>>>>>
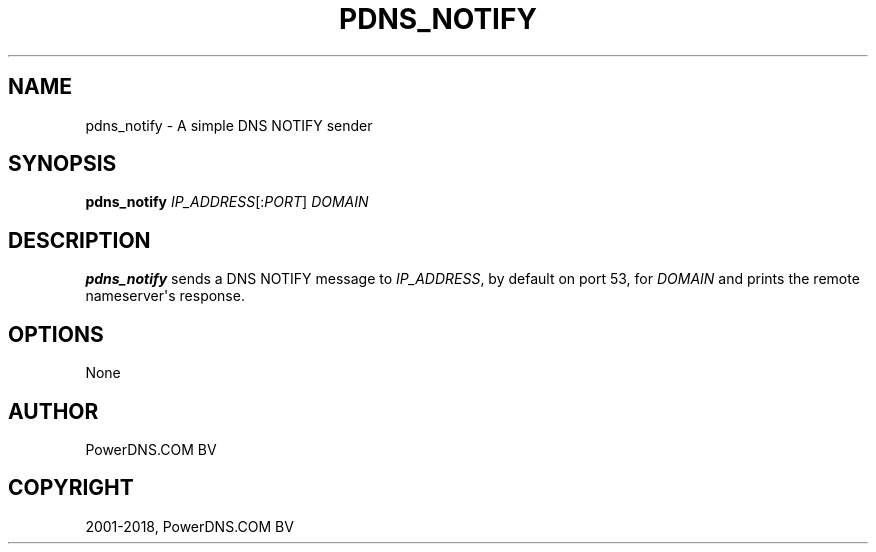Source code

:.\" Man page generated from reStructuredText.
.
.TH "PDNS_NOTIFY" "1" "Dec 08, 2018" "4.2" "PowerDNS Authoritative Server"
.SH NAME
pdns_notify \- A simple DNS NOTIFY sender
.
.nr rst2man-indent-level 0
.
.de1 rstReportMargin
\\$1 \\n[an-margin]
level \\n[rst2man-indent-level]
level margin: \\n[rst2man-indent\\n[rst2man-indent-level]]
-
\\n[rst2man-indent0]
\\n[rst2man-indent1]
\\n[rst2man-indent2]
..
.de1 INDENT
.\" .rstReportMargin pre:
. RS \\$1
. nr rst2man-indent\\n[rst2man-indent-level] \\n[an-margin]
. nr rst2man-indent-level +1
.\" .rstReportMargin post:
..
.de UNINDENT
. RE
.\" indent \\n[an-margin]
.\" old: \\n[rst2man-indent\\n[rst2man-indent-level]]
.nr rst2man-indent-level -1
.\" new: \\n[rst2man-indent\\n[rst2man-indent-level]]
.in \\n[rst2man-indent\\n[rst2man-indent-level]]u
..
.SH SYNOPSIS
.sp
\fBpdns_notify\fP \fIIP_ADDRESS\fP[:\fIPORT\fP] \fIDOMAIN\fP
.SH DESCRIPTION
.sp
\fBpdns_notify\fP sends a DNS NOTIFY message to \fIIP_ADDRESS\fP, by default
on port 53, for \fIDOMAIN\fP and prints the remote nameserver\(aqs response.
.SH OPTIONS
.sp
None
.SH AUTHOR
PowerDNS.COM BV
.SH COPYRIGHT
2001-2018, PowerDNS.COM BV
.\" Generated by docutils manpage writer.
.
<<<<<
Look through the entries above and find each line where the word "rstReportMargin" occurs; copy those lines.

_Written answer:_
.de1 rstReportMargin
.\" .rstReportMargin pre:
.\" .rstReportMargin post:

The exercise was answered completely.